The notice was triggered by the company’s average market capitalisation failing to exceed $50mm for 30 consecutive trading days. A the same time, the firm’s last reported stockholders’ equity was also less than $50mn.
The firm’s market cap currently sits just below $12m as valuation has decreased amid concerns for mounting inventory and dwindling cash reserves.
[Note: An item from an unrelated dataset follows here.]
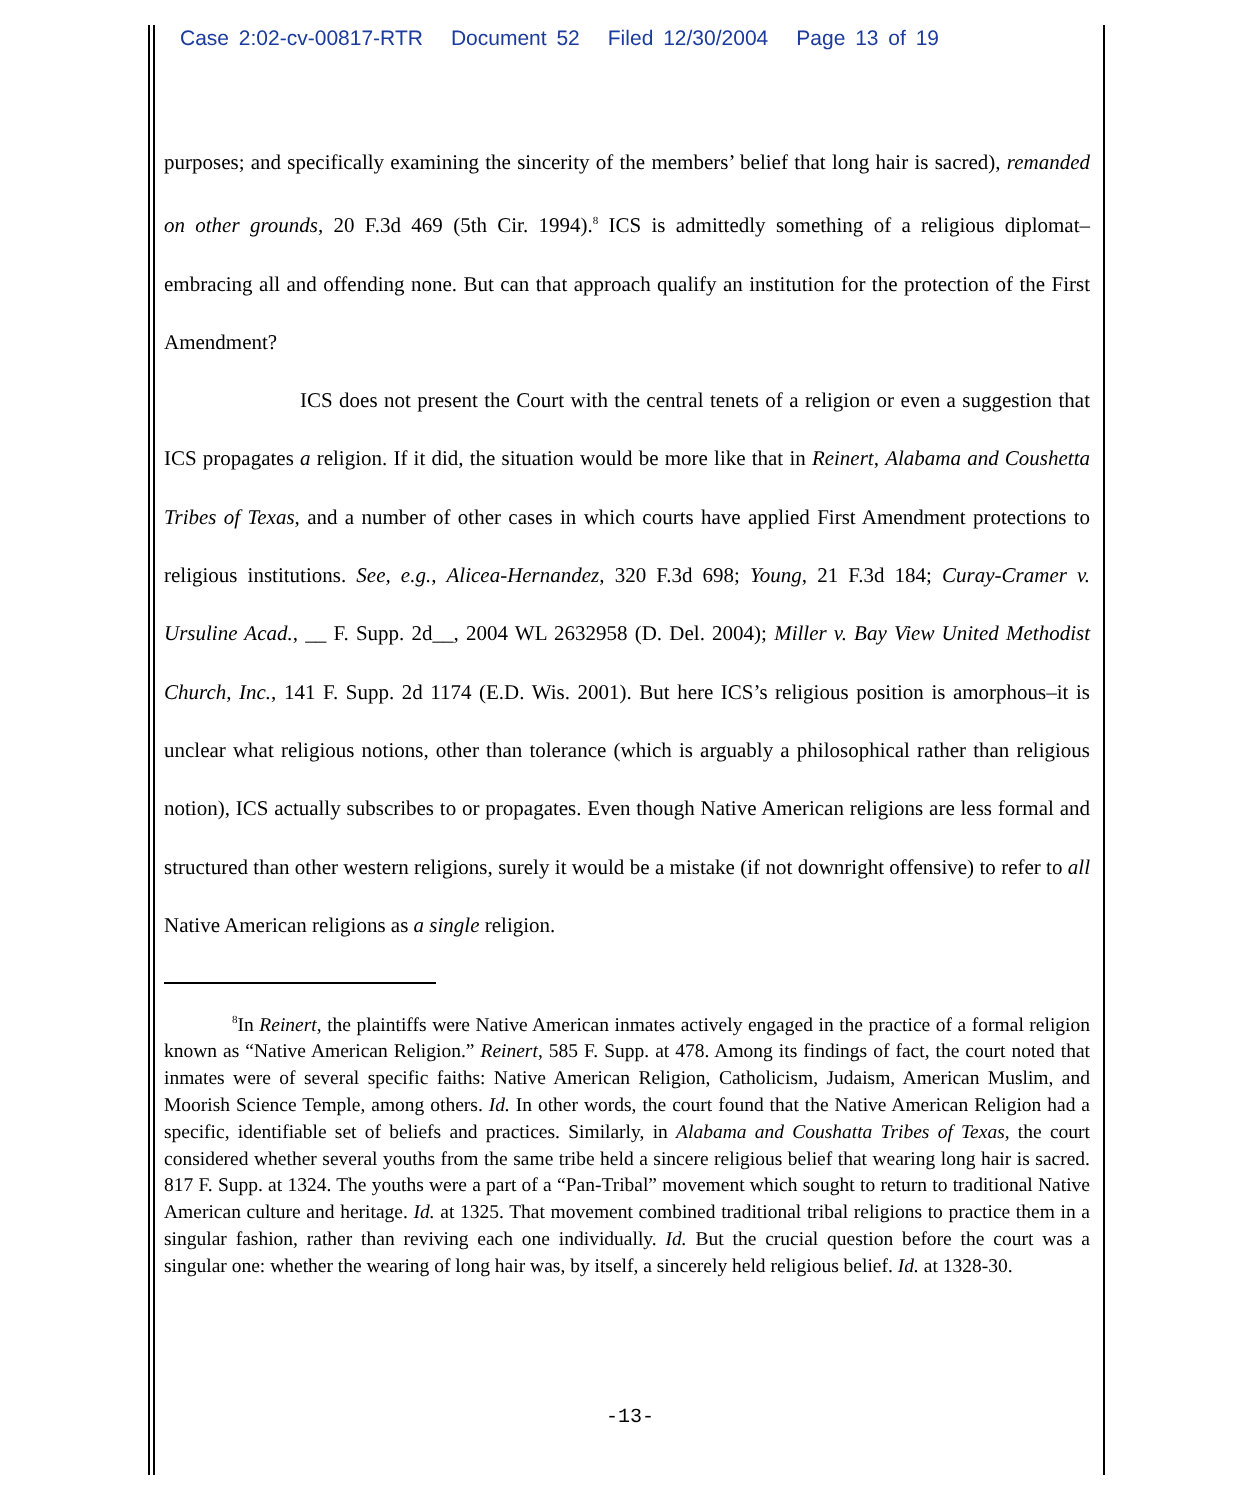Case 2:02-cv-00817-RTR Document 52 Filed 12/30/2004 Page 13 of 19
purposes; and specifically examining the sincerity of the members’ belief that long hair is sacred), remanded on other grounds, 20 F.3d 469 (5th Cir. 1994).<sup>8</sup> ICS is admittedly something of a religious diplomat–embracing all and offending none. But can that approach qualify an institution for the protection of the First Amendment?
ICS does not present the Court with the central tenets of a religion or even a suggestion that ICS propagates a religion. If it did, the situation would be more like that in Reinert, Alabama and Coushetta Tribes of Texas, and a number of other cases in which courts have applied First Amendment protections to religious institutions. See, e.g., Alicea-Hernandez, 320 F.3d 698; Young, 21 F.3d 184; Curay-Cramer v. Ursuline Acad., __ F. Supp. 2d__, 2004 WL 2632958 (D. Del. 2004); Miller v. Bay View United Methodist Church, Inc., 141 F. Supp. 2d 1174 (E.D. Wis. 2001). But here ICS’s religious position is amorphous–it is unclear what religious notions, other than tolerance (which is arguably a philosophical rather than religious notion), ICS actually subscribes to or propagates. Even though Native American religions are less formal and structured than other western religions, surely it would be a mistake (if not downright offensive) to refer to all Native American religions as a single religion.
<sup>8</sup> In Reinert, the plaintiffs were Native American inmates actively engaged in the practice of a formal religion known as “Native American Religion.” Reinert, 585 F. Supp. at 478. Among its findings of fact, the court noted that inmates were of several specific faiths: Native American Religion, Catholicism, Judaism, American Muslim, and Moorish Science Temple, among others. Id. In other words, the court found that the Native American Religion had a specific, identifiable set of beliefs and practices. Similarly, in Alabama and Coushatta Tribes of Texas, the court considered whether several youths from the same tribe held a sincere religious belief that wearing long hair is sacred. 817 F. Supp. at 1324. The youths were a part of a “Pan-Tribal” movement which sought to return to traditional Native American culture and heritage. Id. at 1325. That movement combined traditional tribal religions to practice them in a singular fashion, rather than reviving each one individually. Id. But the crucial question before the court was a singular one: whether the wearing of long hair was, by itself, a sincerely held religious belief. Id. at 1328-30.
-13-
But Lightning stresses that “the notice has no immediate effect on the listing of the company’s common stock on the NYSE, subject to the company’s compliance with the NYSE’s other continued listing requirements”.
The company’s line-up of products includes Class 3 cargo and passenger vans, Class 4 and 5 cargo vans and shuttle buses, Class 6 work trucks, Class 7 city buses, and Class 8 motor coaches.
Despite the company largely targeting Class 4 and above, a segment eligible for the most lucrative tax credit incentives under the Inflation Reduction Act (IRA), company CEO and founder Timothy Reeser in fact blames the incentive legislation for sluggish sales performance.
“These new incentives and the associated cumbersome application and award processes have elongated the sales cycle due to lack of definition and extended award timing,” Reeser said at the firm’s Q2 results.
Lightning’s share price hit a year-to-date peak of at $20.20 in February, but in recent weeks company stock has traded at around $2 per share, a year-to-date decline of 77.4pc.
Despite his frustration with delays owing to red tape, Reeser still echoes the sentiments of other commercial vehicle manufacturing executives in identifying Class 4 as a “sweet spot” under the IRA. Class 4 is the threshold for vehicles being eligible for a $40,000 tax credit, compared to only $7,500 made available for smaller vehicles.
“I think one of the reasons we have spent a lot of time focusing on Class 4[…] is the incentives landscape with both IRA and FTA, and EPA all combining together for that Class 4 product,” Reeser said at Q2 results.
“The other thing is our Class 4 product is quite utilitarian in the sense that it can be a school bus, it can be a shuttle bus and it can be a work truck, so it is a unique product in that sense,” he continued.
Despite healthy demand in the company’s main market segment, Lightning’s production stumbled in the second quarter of this year, with the company producing only 46 units, including both vehicles and powertrains, down from 53 units in the first quarter, Its best performing quarter ever has still only seen it produce 74 units.
The firm was hit this year by problems involving a recall of faulty batteries made by manufacturer Romeo, which is currently being liquidated by Arizona-based HDV manufacturer Nikola. Inventory has mounted up to $57mn, up to $25mn of which is expected to be sold off in the second half of the year, according to company CFO David Agatston.
Concerns about dwindling liquidity have also surrounded the company, as it admitted that it was searching for funding options to take it beyond 2024, after reporting only $12mn in cash and cash equivalents at the end of the second quarter.